[WHAT THE TASK ASKS]: Turn the text read from the items below into a numbered list, omitting blank lines. Start at the first line of the items and end after the line that contains "Member Internship Program".

[EXERCISE MATERIAL]:
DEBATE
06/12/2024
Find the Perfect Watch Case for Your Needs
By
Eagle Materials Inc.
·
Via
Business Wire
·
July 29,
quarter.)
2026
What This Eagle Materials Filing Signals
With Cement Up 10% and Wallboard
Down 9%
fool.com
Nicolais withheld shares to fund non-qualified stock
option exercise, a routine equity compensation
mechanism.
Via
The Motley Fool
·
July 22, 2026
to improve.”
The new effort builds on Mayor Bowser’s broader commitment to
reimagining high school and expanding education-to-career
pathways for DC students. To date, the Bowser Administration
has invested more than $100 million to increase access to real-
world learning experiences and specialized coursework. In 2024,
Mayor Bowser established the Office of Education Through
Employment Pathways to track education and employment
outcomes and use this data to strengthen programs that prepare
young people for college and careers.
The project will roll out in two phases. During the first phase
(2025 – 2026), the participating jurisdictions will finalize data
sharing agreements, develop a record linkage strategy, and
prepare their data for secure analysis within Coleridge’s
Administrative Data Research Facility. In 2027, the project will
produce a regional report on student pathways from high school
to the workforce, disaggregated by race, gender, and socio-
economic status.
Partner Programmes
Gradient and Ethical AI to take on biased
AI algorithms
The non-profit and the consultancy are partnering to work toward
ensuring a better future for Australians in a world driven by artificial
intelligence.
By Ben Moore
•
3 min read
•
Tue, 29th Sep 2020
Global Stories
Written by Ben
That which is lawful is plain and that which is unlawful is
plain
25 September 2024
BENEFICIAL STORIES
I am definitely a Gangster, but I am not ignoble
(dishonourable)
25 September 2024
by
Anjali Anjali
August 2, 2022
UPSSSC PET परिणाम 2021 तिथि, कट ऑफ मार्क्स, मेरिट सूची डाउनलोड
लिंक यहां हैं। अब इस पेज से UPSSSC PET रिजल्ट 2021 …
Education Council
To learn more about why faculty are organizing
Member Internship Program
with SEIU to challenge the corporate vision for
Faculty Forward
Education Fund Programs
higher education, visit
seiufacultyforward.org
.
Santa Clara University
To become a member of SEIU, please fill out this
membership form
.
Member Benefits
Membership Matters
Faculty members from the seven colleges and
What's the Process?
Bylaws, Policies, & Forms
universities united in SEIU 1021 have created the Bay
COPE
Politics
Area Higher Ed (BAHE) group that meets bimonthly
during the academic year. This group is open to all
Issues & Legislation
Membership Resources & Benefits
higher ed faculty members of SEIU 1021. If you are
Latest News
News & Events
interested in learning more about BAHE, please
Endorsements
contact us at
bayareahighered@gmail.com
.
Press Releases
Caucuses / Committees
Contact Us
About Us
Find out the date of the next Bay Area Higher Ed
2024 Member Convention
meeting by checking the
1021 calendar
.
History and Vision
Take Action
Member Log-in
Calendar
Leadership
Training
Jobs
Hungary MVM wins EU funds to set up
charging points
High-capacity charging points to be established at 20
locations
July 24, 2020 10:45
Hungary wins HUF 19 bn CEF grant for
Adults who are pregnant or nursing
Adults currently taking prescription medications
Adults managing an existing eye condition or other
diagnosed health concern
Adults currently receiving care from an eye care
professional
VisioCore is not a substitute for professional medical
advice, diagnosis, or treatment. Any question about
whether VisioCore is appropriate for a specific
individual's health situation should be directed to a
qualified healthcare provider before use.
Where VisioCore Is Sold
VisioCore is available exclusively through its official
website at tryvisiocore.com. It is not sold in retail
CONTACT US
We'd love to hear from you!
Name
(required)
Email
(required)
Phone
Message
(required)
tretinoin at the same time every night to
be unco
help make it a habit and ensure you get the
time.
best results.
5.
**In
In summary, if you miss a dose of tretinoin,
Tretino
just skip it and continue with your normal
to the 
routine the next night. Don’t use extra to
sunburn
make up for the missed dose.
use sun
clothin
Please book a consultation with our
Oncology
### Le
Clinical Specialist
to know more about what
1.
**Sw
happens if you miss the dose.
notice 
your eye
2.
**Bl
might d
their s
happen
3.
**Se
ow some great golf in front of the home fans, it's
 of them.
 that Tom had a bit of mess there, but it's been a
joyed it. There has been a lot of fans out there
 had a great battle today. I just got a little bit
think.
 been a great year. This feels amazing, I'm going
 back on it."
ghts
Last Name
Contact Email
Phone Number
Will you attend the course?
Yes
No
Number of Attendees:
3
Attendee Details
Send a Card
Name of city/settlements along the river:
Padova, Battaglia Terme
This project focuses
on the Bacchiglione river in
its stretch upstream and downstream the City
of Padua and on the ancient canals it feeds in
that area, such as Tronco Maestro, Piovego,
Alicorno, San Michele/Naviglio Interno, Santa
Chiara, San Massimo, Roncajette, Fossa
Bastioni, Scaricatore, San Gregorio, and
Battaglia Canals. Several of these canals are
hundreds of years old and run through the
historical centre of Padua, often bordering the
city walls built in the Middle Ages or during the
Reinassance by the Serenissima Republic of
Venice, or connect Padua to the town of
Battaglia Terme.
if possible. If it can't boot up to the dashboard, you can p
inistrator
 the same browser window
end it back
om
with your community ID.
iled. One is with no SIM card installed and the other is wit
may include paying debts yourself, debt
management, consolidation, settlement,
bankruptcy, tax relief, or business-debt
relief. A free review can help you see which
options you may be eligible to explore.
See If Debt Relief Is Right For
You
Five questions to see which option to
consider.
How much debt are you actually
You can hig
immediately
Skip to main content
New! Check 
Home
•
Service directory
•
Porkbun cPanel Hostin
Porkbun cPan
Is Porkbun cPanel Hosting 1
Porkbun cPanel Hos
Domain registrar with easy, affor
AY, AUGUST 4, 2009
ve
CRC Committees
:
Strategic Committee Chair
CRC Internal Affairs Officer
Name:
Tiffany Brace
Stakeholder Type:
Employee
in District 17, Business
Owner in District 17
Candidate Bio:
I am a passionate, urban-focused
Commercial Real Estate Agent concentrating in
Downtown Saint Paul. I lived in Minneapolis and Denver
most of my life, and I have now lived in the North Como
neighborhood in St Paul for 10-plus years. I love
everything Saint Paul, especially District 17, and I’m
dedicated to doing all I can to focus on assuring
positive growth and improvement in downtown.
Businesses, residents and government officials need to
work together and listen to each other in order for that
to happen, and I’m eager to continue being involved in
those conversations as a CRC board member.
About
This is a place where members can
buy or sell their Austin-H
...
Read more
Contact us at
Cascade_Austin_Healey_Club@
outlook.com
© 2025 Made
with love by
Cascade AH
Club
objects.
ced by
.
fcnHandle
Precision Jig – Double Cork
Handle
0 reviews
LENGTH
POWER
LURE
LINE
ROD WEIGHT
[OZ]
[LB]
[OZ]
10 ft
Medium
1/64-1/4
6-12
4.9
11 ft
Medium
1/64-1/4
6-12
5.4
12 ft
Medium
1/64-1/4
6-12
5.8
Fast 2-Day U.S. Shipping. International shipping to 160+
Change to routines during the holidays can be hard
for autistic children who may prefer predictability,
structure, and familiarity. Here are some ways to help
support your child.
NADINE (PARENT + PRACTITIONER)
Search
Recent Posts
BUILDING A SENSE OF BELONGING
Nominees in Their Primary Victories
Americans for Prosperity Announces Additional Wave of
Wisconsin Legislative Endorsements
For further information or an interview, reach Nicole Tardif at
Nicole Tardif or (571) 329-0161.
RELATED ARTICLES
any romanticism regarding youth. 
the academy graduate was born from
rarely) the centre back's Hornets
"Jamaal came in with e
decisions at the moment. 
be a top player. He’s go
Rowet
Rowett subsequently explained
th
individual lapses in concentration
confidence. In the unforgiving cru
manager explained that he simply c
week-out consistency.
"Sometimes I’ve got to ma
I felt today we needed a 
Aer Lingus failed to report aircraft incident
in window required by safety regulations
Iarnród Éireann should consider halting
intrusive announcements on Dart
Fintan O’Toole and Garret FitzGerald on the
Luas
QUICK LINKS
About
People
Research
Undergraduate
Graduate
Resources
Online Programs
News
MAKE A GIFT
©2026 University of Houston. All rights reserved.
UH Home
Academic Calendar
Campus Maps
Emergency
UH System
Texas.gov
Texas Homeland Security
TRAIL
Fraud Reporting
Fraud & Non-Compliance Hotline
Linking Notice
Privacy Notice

[WRITTEN ANSWER]:
1. DEBATE
2. 06/12/2024
3. Find the Perfect Watch Case for Your Needs
4. By
5. Eagle Materials Inc.
6. ·
7. Via
8. Business Wire
9. ·
10. July 29,
11. quarter.)
12. 2026
13. What This Eagle Materials Filing Signals
14. With Cement Up 10% and Wallboard
15. Down 9%
16. fool.com
17. Nicolais withheld shares to fund non-qualified stock
18. option exercise, a routine equity compensation
19. mechanism.
20. Via
21. The Motley Fool
22. ·
23. July 22, 2026
24. to improve.”
25. The new effort builds on Mayor Bowser’s broader commitment to
26. reimagining high school and expanding education-to-career
27. pathways for DC students. To date, the Bowser Administration
28. has invested more than $100 million to increase access to real-
29. world learning experiences and specialized coursework. In 2024,
30. Mayor Bowser established the Office of Education Through
31. Employment Pathways to track education and employment
32. outcomes and use this data to strengthen programs that prepare
33. young people for college and careers.
34. The project will roll out in two phases. During the first phase
35. (2025 – 2026), the participating jurisdictions will finalize data
36. sharing agreements, develop a record linkage strategy, and
37. prepare their data for secure analysis within Coleridge’s
38. Administrative Data Research Facility. In 2027, the project will
39. produce a regional report on student pathways from high school
40. to the workforce, disaggregated by race, gender, and socio-
41. economic status.
42. Partner Programmes
43. Gradient and Ethical AI to take on biased
44. AI algorithms
45. The non-profit and the consultancy are partnering to work toward
46. ensuring a better future for Australians in a world driven by artificial
47. intelligence.
48. By Ben Moore
49. •
50. 3 min read
51. •
52. Tue, 29th Sep 2020
53. Global Stories
54. Written by Ben
55. That which is lawful is plain and that which is unlawful is
56. plain
57. 25 September 2024
58. BENEFICIAL STORIES
59. I am definitely a Gangster, but I am not ignoble
60. (dishonourable)
61. 25 September 2024
62. by
63. Anjali Anjali
64. August 2, 2022
65. UPSSSC PET परिणाम 2021 तिथि, कट ऑफ मार्क्स, मेरिट सूची डाउनलोड
66. लिंक यहां हैं। अब इस पेज से UPSSSC PET रिजल्ट 2021 …
67. Education Council
68. To learn more about why faculty are organizing
69. Member Internship Program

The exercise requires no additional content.